>>>>>

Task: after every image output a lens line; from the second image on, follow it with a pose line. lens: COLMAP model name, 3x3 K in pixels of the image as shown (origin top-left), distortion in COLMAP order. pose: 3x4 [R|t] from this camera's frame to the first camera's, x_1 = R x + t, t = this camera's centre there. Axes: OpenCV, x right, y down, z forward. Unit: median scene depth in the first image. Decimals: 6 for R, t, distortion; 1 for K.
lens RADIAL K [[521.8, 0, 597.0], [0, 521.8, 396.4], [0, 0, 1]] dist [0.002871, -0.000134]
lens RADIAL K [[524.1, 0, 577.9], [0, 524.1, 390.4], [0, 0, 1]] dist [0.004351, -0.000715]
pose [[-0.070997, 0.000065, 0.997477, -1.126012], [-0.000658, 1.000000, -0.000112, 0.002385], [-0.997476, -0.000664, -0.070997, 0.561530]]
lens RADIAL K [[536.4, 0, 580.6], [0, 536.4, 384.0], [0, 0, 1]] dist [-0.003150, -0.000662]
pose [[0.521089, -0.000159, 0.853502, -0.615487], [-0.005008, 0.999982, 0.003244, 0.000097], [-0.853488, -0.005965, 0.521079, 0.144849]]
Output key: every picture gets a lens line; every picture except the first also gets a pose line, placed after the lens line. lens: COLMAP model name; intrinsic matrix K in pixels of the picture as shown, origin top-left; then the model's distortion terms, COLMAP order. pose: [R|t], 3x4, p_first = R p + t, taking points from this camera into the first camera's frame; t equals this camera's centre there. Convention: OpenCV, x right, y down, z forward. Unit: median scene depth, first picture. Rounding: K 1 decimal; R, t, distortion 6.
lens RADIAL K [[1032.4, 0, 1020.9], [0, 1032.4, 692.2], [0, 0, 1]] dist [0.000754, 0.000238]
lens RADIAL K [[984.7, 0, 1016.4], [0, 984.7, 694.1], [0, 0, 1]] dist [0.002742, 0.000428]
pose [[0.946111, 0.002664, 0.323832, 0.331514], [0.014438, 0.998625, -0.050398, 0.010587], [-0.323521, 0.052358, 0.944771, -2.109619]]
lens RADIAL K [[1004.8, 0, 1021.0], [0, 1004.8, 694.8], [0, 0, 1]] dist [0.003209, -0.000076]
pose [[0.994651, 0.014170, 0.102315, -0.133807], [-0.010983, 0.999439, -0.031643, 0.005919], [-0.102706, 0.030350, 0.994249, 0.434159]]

<<<<<

= WHAT THE TASK REQUIRES =
Copy out the entries from their first line through the line containing "-0.000664, -0.070997, 0.561530]]", both included, reproducing each line verbatim and adding no other lines.

= YOUR SOLUTION =
Task: after every image output a lens line; from the second image on, follow it with a pose line. lens: COLMAP model name, 3x3 K in pixels of the image as shown (origin top-left), distortion in COLMAP order. pose: 3x4 [R|t] from this camera's frame to the first camera's, x_1 = R x + t, t = this camera's centre there. Axes: OpenCV, x right, y down, z forward. Unit: median scene depth in the first image. Decimals: 6 for R, t, distortion; 1 for K.
lens RADIAL K [[521.8, 0, 597.0], [0, 521.8, 396.4], [0, 0, 1]] dist [0.002871, -0.000134]
lens RADIAL K [[524.1, 0, 577.9], [0, 524.1, 390.4], [0, 0, 1]] dist [0.004351, -0.000715]
pose [[-0.070997, 0.000065, 0.997477, -1.126012], [-0.000658, 1.000000, -0.000112, 0.002385], [-0.997476, -0.000664, -0.070997, 0.561530]]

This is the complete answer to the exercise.